I'm not sure where this home is but the photo was taken on Jan 8, 1921 of Aunt Mary Blair (Aged 86). The photo was taken by Mary Dockham Hall-Blair with her new camera that she received on Christmas. Wonderful porch details.
Thanks to David Kramer, the mystery of these wonderful bungalow homes is solved. First, these homes are not even in Portland at all. They are both in Pasadena, CA and are still standing. The top home is the F.W. Hawks House the second is the M.E. Cole House. Portland has it's share of amazing bungalows including the Wilbur Reid house but these postcards are a LIE!
Located at 47th and Stark is the most beautiful stone wall with carved entrance columns. "LINDETH" on one side and "COTTAGE" on the other. Today the wall is in front of a rather modern church structure. What ever could this Lindeth Cottage be? I figured I'd start with the Sanborn maps. These maps were created for fire insurance purposes and exist for Portland in various years (1889, 1901, 1905, 1908-09, and 1924). Up until 1909-1910 this land would mostly have been farmland that later became Laurelhurst and surrounding developments. Checking the 1908-09 maps show no structure as suspected. The next available year of 1924 also shows no structure. Something that lived there had a very short life. The last piece of the puzzle I was able to determine was from the City of Portland itself. The current property address, when searched, shows a construction date of 1917. Odd given the modern church but that must in some way be tied to the original structure. I still have no idea what the building looked like. Just a block away is the Wilbur Reid house built in 1914. It's a rather famous Arts & Crafts residence. Does anyone have photos of this cottage?
Hard to find view of the future site of I-84 (before structure clearing). The red X's show a few of the houses torn down to create the freeway. At lower right those houses were replaced by a large grassy space bordering the freeway. The houses torn down at left make up the border of the concrete wall bordering the freeway. All of the houses on the North side of Senate are still there today, though their backyard is a freeway wall. This photo is courtesy the Portland City Archive.
Wonderful view of not only the fire, which is why this image was taken by the Portland Fire Department, but also of the city itself. None of these buildings in this photo exist today. Note all the people on the roofs watching! I'm particularly interested in knowing more about the building the that "WILSON HIGH BALL" sign is attached to! It's for whiskey so you know it's got to be good!
I purchased these photos as digital scans from the owner (they were selling for a FORTUNE on ebay back in 2007). Not the best scans and the photos both have some damage but these images are spectacular views from vantage points that I have not seen before.
This school building was originally located near (on the same property or close) as the current Washington High School. That would make it the first of 3 structures serving the inner Eastside. The second was built in 1906 and burned down in the 20's. The third is what we have today. This is believed to be the only image of this school before it's expansion (see PPS website where they have it miscategorized as "Old Central" that used to be downtown). This photo was purchased from the Buckman family.

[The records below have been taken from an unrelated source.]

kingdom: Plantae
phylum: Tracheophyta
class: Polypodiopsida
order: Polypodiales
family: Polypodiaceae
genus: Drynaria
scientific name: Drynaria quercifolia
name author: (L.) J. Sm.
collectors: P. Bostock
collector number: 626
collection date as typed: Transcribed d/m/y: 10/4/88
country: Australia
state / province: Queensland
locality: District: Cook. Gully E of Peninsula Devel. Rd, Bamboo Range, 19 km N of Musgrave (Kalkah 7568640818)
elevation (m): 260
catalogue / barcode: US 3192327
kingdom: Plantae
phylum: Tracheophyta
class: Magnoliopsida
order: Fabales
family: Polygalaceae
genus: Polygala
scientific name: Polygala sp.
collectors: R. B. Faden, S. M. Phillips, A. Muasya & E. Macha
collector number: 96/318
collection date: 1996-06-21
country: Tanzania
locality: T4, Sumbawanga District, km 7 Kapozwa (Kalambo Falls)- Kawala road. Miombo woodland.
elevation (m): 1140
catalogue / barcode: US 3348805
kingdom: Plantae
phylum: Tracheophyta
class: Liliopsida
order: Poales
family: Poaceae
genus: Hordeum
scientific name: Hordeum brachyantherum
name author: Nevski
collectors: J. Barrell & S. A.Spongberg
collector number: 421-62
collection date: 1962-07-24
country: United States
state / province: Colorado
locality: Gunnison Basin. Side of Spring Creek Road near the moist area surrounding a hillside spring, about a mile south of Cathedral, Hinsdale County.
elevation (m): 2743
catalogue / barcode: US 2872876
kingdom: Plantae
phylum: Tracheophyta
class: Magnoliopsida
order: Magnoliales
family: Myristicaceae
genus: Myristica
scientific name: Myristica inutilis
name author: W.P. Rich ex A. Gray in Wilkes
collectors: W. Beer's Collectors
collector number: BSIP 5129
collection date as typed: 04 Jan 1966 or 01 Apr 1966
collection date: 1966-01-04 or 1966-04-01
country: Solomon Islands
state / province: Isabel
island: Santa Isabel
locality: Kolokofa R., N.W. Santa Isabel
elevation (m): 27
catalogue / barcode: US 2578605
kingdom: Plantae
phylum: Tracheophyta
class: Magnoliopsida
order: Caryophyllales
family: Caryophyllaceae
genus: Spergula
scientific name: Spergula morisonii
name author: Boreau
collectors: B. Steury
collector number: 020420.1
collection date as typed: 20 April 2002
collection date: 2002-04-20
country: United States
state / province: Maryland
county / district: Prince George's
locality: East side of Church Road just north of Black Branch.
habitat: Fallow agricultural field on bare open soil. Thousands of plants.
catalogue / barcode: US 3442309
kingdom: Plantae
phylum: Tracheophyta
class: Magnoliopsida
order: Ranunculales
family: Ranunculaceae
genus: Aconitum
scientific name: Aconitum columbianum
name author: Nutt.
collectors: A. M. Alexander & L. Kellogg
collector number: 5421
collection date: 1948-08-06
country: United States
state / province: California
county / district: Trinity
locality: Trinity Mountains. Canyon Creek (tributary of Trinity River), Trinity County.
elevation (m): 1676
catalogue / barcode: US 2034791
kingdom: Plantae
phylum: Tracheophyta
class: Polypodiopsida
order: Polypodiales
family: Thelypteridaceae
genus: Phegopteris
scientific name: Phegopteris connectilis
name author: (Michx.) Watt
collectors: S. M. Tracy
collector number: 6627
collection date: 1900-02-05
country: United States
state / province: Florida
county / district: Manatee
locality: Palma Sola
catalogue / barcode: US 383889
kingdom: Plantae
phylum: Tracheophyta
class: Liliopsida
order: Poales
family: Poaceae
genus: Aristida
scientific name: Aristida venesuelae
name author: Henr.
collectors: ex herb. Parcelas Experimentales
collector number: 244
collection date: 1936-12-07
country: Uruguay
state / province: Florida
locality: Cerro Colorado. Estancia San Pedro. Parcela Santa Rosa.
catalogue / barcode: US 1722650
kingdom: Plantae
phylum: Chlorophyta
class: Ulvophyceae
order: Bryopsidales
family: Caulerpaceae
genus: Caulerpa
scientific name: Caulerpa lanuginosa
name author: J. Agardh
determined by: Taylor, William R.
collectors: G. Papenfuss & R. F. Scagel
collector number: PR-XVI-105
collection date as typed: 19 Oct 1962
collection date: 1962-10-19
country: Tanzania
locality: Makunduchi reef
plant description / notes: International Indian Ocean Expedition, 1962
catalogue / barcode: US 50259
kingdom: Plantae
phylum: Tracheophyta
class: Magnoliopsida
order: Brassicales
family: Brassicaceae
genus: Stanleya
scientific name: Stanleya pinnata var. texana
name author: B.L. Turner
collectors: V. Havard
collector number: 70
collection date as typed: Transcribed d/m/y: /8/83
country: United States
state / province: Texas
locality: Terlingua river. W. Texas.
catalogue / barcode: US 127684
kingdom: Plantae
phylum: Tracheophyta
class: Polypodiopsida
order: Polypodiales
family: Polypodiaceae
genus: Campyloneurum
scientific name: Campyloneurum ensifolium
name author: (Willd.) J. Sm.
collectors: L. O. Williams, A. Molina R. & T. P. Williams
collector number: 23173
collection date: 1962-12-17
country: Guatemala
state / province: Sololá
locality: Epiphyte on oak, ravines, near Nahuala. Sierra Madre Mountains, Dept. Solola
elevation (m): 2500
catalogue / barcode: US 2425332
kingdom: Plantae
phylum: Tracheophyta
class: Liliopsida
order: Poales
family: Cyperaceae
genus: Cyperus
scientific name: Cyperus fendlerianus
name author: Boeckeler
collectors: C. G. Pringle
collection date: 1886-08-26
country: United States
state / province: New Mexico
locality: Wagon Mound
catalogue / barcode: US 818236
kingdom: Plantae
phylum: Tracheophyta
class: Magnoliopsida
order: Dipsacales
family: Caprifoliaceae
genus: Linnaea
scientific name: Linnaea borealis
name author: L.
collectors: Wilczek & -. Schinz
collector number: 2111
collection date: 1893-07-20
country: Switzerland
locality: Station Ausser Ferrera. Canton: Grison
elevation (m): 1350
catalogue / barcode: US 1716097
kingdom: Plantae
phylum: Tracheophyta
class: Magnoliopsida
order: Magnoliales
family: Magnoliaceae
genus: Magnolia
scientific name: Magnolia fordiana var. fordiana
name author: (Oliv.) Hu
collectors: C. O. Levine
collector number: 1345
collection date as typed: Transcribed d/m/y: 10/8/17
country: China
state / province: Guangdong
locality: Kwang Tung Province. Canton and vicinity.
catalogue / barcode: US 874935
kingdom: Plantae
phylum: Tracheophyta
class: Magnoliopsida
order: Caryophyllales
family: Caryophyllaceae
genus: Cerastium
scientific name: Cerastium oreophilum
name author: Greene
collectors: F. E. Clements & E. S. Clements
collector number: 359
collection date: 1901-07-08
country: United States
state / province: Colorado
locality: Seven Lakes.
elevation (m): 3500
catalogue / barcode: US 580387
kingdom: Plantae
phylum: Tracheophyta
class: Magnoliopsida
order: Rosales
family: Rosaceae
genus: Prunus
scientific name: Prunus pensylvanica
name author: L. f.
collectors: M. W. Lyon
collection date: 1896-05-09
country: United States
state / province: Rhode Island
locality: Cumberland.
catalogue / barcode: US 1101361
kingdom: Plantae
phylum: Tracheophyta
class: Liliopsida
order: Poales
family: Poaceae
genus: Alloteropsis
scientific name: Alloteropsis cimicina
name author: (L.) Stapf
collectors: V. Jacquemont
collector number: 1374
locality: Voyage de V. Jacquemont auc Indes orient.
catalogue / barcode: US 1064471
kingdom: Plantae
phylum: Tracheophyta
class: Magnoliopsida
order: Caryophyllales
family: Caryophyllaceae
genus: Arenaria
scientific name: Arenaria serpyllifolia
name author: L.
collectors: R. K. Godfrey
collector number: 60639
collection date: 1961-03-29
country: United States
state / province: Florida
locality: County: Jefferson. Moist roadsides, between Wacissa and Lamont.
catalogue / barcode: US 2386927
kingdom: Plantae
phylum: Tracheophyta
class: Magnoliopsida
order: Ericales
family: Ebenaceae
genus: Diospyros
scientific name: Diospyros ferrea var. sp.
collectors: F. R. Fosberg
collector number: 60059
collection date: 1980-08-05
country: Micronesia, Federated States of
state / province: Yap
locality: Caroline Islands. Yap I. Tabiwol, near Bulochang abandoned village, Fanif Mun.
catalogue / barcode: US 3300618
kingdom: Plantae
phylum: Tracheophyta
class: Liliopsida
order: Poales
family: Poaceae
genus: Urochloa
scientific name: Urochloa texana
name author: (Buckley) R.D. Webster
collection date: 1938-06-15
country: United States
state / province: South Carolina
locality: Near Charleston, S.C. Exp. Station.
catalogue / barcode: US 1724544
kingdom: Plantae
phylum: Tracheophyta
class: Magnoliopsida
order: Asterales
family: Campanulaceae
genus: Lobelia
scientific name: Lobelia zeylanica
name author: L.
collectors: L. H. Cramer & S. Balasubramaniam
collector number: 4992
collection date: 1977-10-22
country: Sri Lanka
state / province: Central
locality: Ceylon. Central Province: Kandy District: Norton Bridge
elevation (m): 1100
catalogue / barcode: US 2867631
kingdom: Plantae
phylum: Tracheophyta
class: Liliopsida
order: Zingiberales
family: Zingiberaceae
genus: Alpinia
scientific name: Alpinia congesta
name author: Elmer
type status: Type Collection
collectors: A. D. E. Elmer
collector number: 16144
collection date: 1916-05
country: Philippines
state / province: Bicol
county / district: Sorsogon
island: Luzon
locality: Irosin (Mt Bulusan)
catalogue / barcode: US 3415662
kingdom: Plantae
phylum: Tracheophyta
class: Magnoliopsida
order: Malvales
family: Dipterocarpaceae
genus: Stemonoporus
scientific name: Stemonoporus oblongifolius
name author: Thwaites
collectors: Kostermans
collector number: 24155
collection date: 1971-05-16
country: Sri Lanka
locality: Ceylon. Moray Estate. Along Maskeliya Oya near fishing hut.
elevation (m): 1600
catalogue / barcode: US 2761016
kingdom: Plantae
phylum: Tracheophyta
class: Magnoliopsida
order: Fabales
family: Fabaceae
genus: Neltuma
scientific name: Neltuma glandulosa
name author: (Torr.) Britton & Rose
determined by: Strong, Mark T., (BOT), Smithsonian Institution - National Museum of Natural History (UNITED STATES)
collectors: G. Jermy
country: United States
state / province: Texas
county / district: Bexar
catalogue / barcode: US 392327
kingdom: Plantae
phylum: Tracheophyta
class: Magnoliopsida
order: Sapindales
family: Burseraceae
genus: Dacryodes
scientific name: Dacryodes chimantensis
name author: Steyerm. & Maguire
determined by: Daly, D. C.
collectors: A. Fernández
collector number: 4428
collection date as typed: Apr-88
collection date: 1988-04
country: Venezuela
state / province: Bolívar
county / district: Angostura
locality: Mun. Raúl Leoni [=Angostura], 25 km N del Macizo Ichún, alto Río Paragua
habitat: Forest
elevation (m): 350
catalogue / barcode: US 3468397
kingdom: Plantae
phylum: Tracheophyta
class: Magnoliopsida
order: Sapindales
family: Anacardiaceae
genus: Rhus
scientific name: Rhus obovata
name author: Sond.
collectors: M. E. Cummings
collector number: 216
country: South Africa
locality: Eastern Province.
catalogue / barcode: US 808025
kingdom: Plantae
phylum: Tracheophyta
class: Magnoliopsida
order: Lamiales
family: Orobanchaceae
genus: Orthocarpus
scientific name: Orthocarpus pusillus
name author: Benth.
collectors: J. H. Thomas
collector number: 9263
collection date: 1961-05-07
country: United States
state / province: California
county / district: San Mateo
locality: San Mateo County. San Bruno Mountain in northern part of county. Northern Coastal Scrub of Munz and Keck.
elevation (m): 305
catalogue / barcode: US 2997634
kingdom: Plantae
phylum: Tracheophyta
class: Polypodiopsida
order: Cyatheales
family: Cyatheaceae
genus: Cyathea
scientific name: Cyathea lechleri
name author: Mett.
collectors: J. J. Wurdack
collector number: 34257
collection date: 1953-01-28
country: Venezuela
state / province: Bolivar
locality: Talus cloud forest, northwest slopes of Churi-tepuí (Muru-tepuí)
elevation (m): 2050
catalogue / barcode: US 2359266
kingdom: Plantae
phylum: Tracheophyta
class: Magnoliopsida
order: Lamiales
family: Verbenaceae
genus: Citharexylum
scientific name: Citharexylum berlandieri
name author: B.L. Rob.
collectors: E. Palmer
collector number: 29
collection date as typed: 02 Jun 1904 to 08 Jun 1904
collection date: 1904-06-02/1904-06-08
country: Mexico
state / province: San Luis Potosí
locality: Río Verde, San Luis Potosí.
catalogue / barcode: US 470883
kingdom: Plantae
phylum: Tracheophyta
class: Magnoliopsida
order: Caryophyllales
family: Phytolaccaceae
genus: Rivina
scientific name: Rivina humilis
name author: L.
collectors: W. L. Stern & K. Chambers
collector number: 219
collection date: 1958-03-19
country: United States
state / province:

Wonderful old photo of the Frank Dekum house. It was built in 1864 and was originally located on the entire block between 13th, 14th, Morrison, and Yamhill. Unknown architect. I do not know when this house was demolished but this block is completely filled with the 405 freeway today which opened in the late 60's early 70's depending on section. Most likely it was torn down before that as there are very few images of this house. In the background you can see the original Portland High School which was built in 1883.
Wonderful original image of the State School for the Deaf in Vancouver. Originally built in 1889 this photo was probably taken in the early 20th century given the ivy growth. This building was eventually called Mead Hall. It was condemned by the Vancouver fire marshal just after WWII. The exact date it was lost is unknown. Great image of a lost piece of Vancouver History.
There are a number of "1602 8th St" addresses in and around where I found this photo (Portland, OR). For example: Gresham, Oregon City, Columbia City, Washougal, and Camas all have this address. Only Oregon city has a google street view, which does not appear to match, and I haven't made it to all of the locations to verify. Portland uses Avenue for it's numbered streets (after the 1930's) and this address is fairly central and commercial in both NE and SE so I've ruled out Portland.